そおいうものならば、へこたれても、がっかりしても、また、がんばれるかな、と思って、ちょっと安心できる。
整形の先生のお言葉どおり、リハビリをしっかりやって、ぼちぼち、少しずつ、仕事復帰だな。
先生、ほんとうに、ありがとう。
肉は、やっぱ、いらないけど。ふふ
2006/5/13
かってにかいぞう! がんになっちゃった
◇ここのところのおいら、御召し替えが多いのだ。
一日にいったいぜんたい何回の御召し替えか。
ちょっとした売れっ子タレントなみだ。
ま、汗かいて着替えるだけなんだけど。
手術の時、なんか、交感神経だか副交感神経だか(どっち?)に関連した肋骨を一部取っちゃっているので、左上半身が勝手に汗だくになる。
ちょいと知らん間に見事、汗だくになる。
んで、右上半身や右掌はまったく汗が出ない、ときている。
おかげで手のひら(右)はときどき、げげっ!ったくう〜干からびちゃっているのだ。

かなりの改造人間だ。
気分的にはキカイダーをイメージしちゃったりする。
半身汗だくと半身干からびのキカイダー。
なんかしょぼいヒーローだ。
悪いことにおいらは汗をかいてしばらくすると真夏でも氷のように肌が冷える。
この時点ですでに改造人間みたいなのだが、これはお病気になる前からだ。
一説ではこの体質がお病気を呼んだ説もあるくらいで、とにかく、冷え、は大敵なのだ。
だもんだから、術後は、冷えないよう、いつ何時でも、しっかり厚着をして靴下だって2枚も履いておる。

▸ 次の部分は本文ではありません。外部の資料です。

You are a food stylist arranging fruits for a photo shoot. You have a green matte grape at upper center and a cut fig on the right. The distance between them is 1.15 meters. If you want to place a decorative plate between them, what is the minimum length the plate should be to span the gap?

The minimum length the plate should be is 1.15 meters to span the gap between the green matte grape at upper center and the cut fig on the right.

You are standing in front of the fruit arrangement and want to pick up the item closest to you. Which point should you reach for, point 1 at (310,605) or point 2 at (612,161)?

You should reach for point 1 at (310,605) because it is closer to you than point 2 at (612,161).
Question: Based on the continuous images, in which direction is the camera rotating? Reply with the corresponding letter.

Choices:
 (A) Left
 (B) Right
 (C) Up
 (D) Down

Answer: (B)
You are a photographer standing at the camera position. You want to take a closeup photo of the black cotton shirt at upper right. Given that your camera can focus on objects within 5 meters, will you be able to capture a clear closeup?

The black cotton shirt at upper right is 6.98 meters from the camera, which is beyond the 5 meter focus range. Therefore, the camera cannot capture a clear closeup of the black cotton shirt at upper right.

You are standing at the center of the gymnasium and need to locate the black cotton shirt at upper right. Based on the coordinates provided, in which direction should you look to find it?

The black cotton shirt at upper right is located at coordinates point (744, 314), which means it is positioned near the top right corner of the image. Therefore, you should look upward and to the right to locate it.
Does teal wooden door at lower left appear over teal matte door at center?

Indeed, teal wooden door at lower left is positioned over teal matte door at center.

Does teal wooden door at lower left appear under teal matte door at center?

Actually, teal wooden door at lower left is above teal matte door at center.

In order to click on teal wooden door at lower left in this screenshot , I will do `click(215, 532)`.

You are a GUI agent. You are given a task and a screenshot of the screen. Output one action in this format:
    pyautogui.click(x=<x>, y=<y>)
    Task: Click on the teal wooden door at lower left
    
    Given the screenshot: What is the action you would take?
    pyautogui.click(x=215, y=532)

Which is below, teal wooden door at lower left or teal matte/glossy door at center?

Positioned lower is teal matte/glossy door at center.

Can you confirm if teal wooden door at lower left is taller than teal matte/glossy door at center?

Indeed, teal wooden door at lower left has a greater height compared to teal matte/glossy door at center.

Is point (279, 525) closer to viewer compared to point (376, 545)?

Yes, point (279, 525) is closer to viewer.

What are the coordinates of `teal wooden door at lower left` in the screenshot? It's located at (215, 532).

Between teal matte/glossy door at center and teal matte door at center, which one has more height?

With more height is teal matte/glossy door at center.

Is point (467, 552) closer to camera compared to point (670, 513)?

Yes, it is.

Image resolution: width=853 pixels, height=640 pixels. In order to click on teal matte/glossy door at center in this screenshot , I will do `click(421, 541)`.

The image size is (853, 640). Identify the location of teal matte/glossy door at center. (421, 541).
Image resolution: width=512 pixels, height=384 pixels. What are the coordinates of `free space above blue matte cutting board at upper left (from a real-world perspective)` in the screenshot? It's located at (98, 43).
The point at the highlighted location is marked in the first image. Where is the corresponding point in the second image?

今日なんか、雨は降るし、ちょいと寒いので、長袖の下着、その上にまた長袖、んで、防寒ベスト、んで、ニットのカーデガン!
ももひきも必需品じゃ。
あったかいと術後の痛みも和らぐからね。
で、問題はお散歩。
そんなんで散歩に出かけるものだからまったく始末が悪い。

すぐさま、知らん間に、汗びっしょり!
なんたって、厚着との悪循環。
最近発見した家から歩いて『1,200歩』圏内(オムロン・HJ-108調べ)の本屋に着く頃にはすっかり氷の体が出来上がっているわけだ。
富豪刑事ならばお着替えのストックを持ったお供が付いてきたりするのだろうけれど、しょぼキカイダーな改造おいらの場合、ネコだってお供してくれない。
だいたい、いくらしょぼキカイダーといえ、本屋の前でまるまるっとふるちんお着替えは無理なのだ。
唯一、持参せしタオルをお腹の周りにまいてみたりする。
これがまた、大して保温効果もなく、実に、しょぼい。
せっかく1,200歩かけて本屋に辿り着いてもそそくさと帰らねばならぬ羽目に。
こんなキカイダーな改造おいらです。